Заключение. Анализ представленных в обзоре методов позволяет создать методологическую основу для дальнейшего совершенствования и разработки новых методик анализа гидроксикоричных кислот и их производных в растительных объектах.
Полный текст
АКТУАЛЬНОСТЬ
Гидроксикоричные кислоты (ГКК) и их производные являются представителями обширного класса фенилпропаноидов [1]. Изучение подходов к анализу фенольных соединений лекарственного растительного сырья (ЛРС), включенных в Государственную фармакопею Российской Федерации (РФ) XIV издания (70 наименований), показало, что наличие ГКК достаточно редко используется как для идентификации, так и для определения их количественного содержания [2]. Так, метод тонкослойной хроматографии (ТСХ) использован для идентификации ГКК в 10 фармакопейных статьях (ФС). Количественное же определение суммы ГКК представлено только в двух ФС [2]. Включенные в XIV издание Государственной фармакопеи РФ способы экстракции и спектрофотометрический метод позволяют определять только сумму биологически активных веществ (БАВ), поглощающих в аналитической области спектра.
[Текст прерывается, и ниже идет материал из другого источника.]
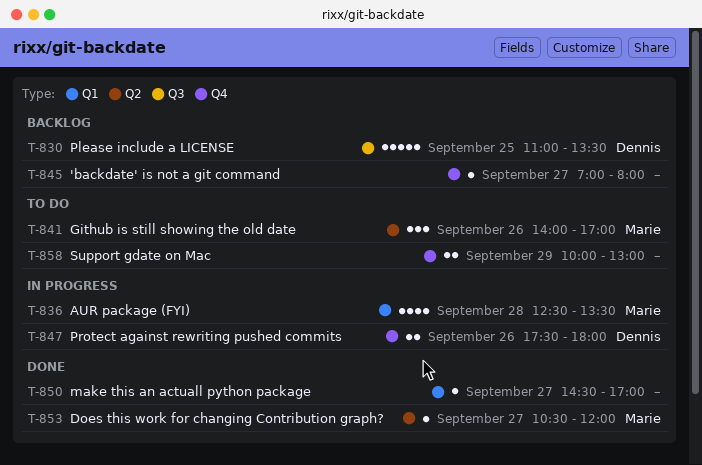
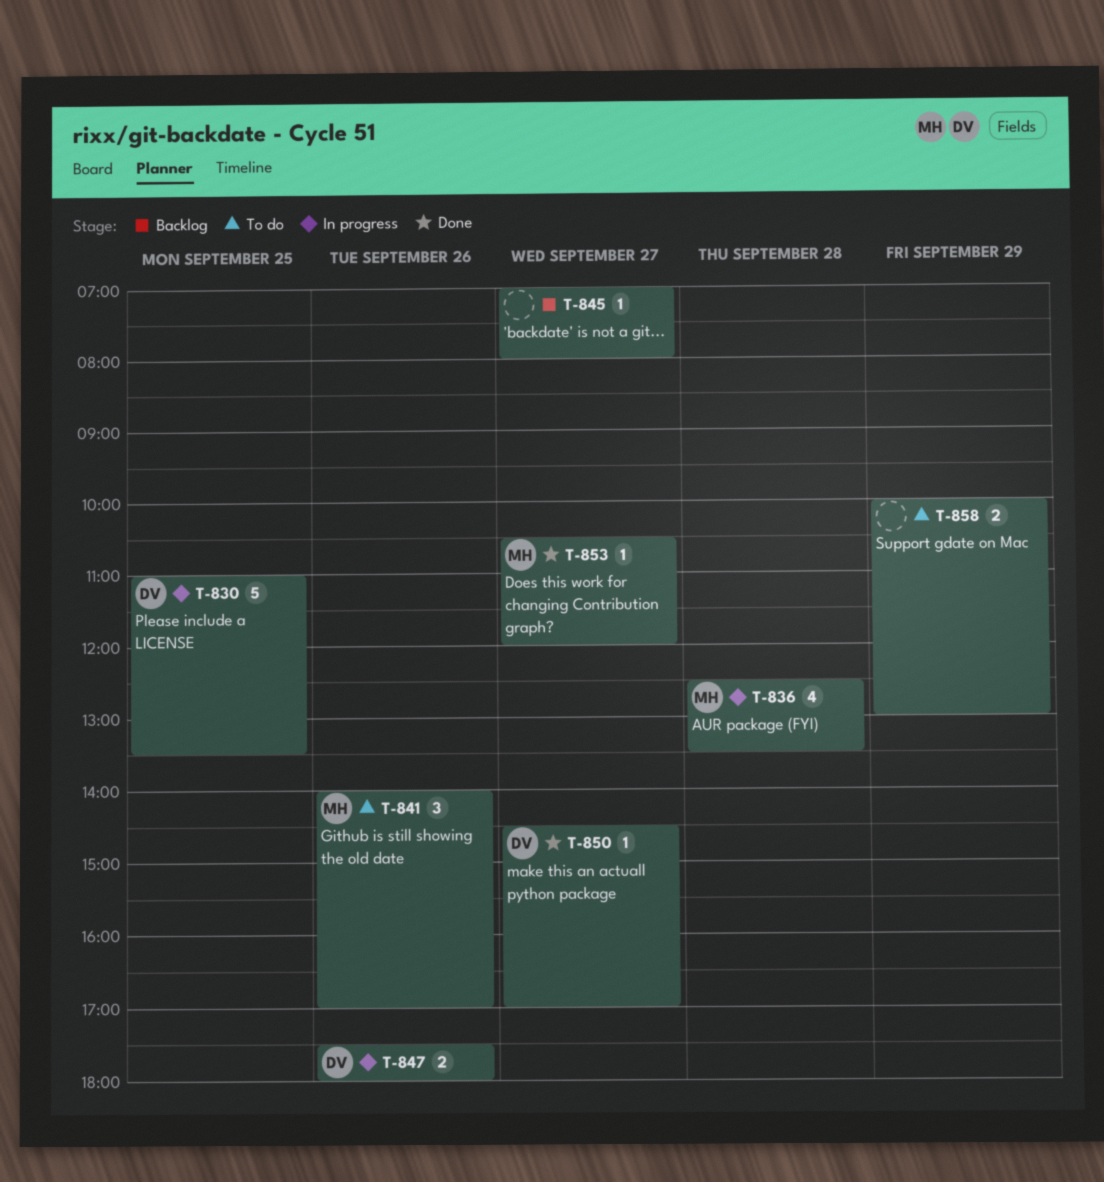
T-830, status: Backlog -> In progress
T-850, owner: none -> Dennis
Благодаря наличию фенольных гидроксилов ГКК обладают антиоксидантными свойствами, наряду с которыми проявляют бактериостатическое, противовоспалительное, антимикозное, радиопротекторное и противовирусное действие [3]. Таким образом, закономерен возрастающий интерес к поиску новых сырьевых источников, содержащих достаточные количества ГКК различного строения. Известно, что ГКК в растениях чаще всего содержатся в виде сложных эфиров с органическими кислотами. Однако отсутствие стандартных образцов (СО) эфиров ГКК и их изомерных форм приводило к необходимости предварительного гидролиза указанных соединений в извлечениях из растительного сырья, что значительно усложняло анализ. Получение СО ранее недоступных соединений позволяет в настоящее время идентифицировать не только общеизвестные ГКК, но и их изомеры, эфиры, гликозиды и т. д. Этому способствуют также развитие и совершенствование физико-химических методов, в частности высокоэффективной жидкостной хроматографии (ВЭЖХ), которая, как правило, позволяет обнаруживать ГКК в экстрактах растительных объектов без их предварительной тщательной очистки. Так, в последние годы надежно идентифицировать многие БАВ в растительном сырье, в том числе ГКК, позволяет метод ВЭЖХ с масс-спектрометрическим детектированием (ВЭЖХ-МС/МС) или сочетанием диодно-матричного и масс-спектрометрического детектирования (высокоэффективная жидкостная хромато-масс-спектрометрия с УФ-детектированием (ВЭЖХ-УФ/МС) с различными источниками ионизации) [4–7]. Значительно расширяет возможности изучения фенольных соединений применение таких современных методов анализа, как ультраэффективная жидкостная хроматография (УЭЖХ) и масс-спектрометрия высокого разрешения [8]. При отсутствии СО в методе ВЭЖХ или невозможности установления структуры соединений вышеописанными методами с достаточно высокой степенью достоверности возможна идентификация ГКК методом газовой хромато-масс-спектрометрии (ГХ-МС) по библиотеке масс-спектров, что позволяет значительно расширить их компонентный состав [9–11]. В ряде работ показана возможность идентификации ГКК методом капиллярного электрофореза (КЭ) [12, 13].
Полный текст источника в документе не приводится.